Now I know as a fan of music for as long as I’ve been, this is observation is really based on whether you love the band or not. If you love Seether, you’ll find all the subtle nuances that make each song different from the rest, and I get that. But my GOD, with Seether, you REALLY have to look for them. I can’t count how many times during the five times I listened to Poison the Parish that I asked myself “didn’t I hear this already?”
On the positive side of this phenomenon the songs “Nothing Left” and “Count Me Out” are perfect examples of “it’s not bad, but it sounds like something I’ve heard before.” Both are very good songs, if I heard them separate from the rest of the album, but while listening to the whole piece, it becomes mind-numbingly redundant. I will say, I love the homage to Nirvana on the verses in “Count Me Out,” don’t know if it was done on purpose, but it’s cool all the same.
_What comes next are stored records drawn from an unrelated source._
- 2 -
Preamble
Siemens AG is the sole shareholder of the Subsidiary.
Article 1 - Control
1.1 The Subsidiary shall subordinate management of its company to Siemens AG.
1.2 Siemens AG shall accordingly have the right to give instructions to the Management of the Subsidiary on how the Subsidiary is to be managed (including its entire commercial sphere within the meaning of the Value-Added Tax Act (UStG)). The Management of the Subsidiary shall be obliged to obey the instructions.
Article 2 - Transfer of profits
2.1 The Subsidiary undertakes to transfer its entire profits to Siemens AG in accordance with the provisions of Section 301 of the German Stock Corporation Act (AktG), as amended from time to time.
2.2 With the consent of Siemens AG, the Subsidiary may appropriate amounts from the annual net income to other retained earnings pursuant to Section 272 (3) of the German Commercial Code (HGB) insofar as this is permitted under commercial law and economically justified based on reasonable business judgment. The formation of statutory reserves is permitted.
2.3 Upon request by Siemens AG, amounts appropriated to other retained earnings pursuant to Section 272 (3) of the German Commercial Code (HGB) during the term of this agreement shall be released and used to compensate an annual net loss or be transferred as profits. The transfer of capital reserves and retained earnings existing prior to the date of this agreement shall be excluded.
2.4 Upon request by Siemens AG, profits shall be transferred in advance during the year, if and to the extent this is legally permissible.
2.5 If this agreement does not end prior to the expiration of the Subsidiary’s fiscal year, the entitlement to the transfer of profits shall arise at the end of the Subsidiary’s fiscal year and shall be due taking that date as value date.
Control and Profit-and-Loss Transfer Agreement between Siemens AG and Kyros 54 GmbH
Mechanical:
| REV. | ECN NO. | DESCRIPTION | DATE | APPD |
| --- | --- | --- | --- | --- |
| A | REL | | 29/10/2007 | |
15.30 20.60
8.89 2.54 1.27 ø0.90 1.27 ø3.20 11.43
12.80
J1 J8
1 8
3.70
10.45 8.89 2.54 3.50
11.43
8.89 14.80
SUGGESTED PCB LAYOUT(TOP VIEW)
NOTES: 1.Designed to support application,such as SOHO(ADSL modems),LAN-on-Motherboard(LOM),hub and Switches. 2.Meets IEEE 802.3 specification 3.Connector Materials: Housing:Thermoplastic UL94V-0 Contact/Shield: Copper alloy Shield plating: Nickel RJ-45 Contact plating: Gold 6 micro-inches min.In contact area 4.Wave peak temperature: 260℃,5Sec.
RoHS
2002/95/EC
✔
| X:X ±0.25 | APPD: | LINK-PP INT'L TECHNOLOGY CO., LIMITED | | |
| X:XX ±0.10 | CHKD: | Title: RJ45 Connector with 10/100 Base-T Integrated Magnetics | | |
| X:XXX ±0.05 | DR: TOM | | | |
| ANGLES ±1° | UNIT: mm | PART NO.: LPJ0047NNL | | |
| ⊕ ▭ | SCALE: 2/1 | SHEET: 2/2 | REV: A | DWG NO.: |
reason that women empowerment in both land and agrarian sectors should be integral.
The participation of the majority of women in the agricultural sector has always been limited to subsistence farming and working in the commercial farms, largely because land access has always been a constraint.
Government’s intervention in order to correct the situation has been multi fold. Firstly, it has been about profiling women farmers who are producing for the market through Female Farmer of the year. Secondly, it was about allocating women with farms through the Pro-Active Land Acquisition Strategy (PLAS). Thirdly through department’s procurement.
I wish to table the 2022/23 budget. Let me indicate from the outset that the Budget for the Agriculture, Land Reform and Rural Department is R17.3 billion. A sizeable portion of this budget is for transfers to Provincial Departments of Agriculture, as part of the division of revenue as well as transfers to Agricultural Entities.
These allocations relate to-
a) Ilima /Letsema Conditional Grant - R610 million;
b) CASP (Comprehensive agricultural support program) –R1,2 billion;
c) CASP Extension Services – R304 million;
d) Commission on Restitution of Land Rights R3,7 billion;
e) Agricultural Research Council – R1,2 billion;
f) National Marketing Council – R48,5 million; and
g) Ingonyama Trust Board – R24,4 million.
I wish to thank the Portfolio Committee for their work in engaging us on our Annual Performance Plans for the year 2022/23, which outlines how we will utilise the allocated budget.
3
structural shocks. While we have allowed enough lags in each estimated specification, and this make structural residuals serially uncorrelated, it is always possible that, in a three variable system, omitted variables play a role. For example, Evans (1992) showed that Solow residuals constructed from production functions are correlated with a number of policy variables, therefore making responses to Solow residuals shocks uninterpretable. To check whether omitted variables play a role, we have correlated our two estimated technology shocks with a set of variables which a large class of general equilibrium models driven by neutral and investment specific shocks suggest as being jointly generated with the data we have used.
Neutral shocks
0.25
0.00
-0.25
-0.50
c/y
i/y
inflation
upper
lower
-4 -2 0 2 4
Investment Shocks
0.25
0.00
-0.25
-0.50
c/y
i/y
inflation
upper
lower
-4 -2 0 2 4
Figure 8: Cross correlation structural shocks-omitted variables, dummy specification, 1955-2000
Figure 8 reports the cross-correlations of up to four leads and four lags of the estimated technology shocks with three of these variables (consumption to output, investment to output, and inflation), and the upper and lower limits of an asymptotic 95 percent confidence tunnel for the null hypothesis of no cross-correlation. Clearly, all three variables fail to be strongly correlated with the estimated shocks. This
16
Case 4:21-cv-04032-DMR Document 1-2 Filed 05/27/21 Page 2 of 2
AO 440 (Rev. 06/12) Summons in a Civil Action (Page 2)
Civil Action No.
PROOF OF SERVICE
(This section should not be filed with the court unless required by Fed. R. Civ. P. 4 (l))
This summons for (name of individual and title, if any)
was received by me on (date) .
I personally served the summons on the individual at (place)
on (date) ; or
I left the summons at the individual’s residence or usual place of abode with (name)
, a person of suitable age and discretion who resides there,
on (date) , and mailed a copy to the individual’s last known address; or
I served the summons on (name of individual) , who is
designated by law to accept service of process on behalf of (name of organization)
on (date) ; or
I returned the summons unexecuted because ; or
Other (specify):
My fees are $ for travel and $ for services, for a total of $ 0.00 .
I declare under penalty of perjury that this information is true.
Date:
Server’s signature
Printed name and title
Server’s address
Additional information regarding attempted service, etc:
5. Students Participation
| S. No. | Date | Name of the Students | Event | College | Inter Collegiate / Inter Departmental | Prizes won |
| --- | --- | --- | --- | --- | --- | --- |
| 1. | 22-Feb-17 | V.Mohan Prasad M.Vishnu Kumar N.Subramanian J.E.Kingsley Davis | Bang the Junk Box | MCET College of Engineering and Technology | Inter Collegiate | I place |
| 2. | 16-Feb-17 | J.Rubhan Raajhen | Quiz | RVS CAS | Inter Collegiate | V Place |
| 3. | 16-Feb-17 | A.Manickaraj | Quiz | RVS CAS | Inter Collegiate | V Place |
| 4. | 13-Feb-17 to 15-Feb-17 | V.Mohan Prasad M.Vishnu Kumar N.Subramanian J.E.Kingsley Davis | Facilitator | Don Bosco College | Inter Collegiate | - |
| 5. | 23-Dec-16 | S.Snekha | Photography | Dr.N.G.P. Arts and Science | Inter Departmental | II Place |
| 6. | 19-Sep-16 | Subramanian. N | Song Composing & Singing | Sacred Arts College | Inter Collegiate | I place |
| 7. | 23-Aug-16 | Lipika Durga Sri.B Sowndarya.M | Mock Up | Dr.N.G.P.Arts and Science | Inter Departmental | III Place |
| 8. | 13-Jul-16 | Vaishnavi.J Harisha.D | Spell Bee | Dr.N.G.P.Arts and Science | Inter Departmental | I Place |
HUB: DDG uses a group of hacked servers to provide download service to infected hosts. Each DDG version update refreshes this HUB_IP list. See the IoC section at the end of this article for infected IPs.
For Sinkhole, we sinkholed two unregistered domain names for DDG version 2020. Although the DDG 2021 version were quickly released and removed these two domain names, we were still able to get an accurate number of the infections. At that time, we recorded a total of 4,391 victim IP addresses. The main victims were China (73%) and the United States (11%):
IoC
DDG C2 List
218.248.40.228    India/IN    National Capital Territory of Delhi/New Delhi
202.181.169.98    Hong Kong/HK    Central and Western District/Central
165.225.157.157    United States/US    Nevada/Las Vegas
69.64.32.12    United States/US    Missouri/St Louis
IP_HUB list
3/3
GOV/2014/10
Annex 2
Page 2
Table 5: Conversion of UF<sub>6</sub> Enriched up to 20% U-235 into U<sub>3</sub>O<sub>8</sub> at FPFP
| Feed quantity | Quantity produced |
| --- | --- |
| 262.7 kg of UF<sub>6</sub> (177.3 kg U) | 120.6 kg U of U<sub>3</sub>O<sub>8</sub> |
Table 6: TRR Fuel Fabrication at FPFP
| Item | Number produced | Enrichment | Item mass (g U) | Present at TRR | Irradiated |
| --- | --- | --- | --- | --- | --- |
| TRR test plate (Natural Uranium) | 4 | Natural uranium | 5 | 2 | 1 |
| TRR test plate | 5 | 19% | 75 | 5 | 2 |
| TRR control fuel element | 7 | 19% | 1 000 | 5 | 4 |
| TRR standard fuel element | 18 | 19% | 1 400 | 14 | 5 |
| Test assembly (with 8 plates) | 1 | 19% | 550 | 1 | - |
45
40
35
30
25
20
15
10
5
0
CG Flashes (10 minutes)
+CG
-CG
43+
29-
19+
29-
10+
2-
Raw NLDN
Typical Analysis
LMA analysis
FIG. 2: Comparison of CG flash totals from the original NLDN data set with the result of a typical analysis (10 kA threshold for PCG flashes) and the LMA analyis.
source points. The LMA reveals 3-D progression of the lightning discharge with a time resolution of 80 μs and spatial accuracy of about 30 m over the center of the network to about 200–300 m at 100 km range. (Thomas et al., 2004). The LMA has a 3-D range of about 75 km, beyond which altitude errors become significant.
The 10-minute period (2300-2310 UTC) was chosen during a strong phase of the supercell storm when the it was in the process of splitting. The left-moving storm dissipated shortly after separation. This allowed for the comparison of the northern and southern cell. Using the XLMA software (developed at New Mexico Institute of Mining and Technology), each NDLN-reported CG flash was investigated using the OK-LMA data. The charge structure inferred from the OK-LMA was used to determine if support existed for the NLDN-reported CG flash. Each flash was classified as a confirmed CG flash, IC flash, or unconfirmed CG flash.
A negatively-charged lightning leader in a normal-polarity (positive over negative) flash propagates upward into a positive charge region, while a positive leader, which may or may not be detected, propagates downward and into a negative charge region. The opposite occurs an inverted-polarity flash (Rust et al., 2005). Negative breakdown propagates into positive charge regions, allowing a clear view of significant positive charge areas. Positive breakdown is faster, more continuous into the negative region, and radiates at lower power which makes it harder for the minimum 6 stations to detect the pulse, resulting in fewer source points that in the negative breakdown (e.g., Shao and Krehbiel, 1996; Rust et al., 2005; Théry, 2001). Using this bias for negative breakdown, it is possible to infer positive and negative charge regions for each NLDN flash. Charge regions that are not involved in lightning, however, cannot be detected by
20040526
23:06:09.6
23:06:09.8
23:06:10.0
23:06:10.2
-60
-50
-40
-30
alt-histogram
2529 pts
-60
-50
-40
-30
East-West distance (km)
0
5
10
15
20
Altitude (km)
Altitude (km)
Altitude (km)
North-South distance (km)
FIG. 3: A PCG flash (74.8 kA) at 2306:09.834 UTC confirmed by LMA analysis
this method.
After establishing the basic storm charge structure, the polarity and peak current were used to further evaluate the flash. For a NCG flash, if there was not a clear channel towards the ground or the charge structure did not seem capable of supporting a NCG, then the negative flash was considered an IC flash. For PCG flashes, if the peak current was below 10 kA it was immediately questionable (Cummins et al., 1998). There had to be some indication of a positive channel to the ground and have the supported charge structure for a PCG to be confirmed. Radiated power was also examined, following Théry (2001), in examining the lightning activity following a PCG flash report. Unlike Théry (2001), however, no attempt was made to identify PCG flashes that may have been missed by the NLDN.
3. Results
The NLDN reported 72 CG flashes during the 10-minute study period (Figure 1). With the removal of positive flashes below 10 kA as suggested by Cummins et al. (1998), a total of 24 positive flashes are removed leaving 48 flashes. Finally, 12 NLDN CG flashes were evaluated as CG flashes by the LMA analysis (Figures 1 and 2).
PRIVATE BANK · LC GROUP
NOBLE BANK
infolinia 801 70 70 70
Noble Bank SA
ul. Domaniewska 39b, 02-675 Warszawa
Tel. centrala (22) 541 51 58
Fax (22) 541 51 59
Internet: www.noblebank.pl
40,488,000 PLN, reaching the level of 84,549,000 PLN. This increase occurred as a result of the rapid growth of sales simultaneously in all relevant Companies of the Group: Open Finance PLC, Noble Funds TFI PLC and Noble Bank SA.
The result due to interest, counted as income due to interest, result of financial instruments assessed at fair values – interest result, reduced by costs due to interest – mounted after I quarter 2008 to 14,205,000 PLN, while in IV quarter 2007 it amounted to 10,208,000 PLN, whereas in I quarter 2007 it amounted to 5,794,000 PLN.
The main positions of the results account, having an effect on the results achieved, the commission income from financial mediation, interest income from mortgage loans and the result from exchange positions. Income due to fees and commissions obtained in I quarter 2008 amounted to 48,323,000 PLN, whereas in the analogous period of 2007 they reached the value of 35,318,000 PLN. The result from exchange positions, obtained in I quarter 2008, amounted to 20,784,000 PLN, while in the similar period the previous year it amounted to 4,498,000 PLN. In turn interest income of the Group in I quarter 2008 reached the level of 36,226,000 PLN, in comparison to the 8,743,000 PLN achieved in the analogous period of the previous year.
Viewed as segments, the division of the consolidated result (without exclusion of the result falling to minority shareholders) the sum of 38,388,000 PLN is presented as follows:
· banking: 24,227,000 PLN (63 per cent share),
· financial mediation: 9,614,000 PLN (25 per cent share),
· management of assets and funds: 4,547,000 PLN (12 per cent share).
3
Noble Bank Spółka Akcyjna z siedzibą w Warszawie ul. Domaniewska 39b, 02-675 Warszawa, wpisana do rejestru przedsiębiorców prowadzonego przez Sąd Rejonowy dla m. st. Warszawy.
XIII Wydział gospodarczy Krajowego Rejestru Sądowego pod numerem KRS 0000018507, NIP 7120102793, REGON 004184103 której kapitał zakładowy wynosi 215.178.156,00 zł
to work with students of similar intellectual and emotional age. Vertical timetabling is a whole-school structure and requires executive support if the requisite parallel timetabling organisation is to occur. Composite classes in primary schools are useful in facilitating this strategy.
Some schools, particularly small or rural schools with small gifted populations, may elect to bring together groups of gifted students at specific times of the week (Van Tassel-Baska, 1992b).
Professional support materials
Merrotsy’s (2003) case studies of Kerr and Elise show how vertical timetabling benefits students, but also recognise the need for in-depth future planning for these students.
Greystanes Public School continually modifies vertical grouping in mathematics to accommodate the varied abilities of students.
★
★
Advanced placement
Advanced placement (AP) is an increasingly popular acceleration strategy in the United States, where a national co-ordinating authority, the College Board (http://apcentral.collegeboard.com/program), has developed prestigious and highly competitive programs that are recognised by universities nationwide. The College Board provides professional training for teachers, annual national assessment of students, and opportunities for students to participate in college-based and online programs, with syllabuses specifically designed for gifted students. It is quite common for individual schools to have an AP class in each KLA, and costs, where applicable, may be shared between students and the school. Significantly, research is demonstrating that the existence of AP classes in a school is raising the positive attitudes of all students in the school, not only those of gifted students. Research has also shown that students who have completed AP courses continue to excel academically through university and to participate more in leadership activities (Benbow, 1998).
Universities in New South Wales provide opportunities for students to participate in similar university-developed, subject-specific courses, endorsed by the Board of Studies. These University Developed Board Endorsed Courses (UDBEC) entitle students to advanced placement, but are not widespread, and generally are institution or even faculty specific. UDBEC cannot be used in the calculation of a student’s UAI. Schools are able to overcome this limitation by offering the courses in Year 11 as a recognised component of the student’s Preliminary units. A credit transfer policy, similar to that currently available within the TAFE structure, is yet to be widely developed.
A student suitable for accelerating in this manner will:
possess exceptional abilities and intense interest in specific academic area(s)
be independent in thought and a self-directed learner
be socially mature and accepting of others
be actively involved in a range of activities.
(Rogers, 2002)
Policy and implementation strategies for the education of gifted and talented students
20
All in all I would say, if you’ve never heard Seether before, Poison the Parish is a great place to start. I can honestly say that this is a solid release, and in this listener’s opinion, some of their best work in what’s been a pretty successful career. This is what puts Seether head and shoulders above the rest of that aforementioned “also-rans” bin, their relevant new material. If they could maybe just change the number on the metronome every once in a while, MAYBE I’d enjoy them on a more consistent basis.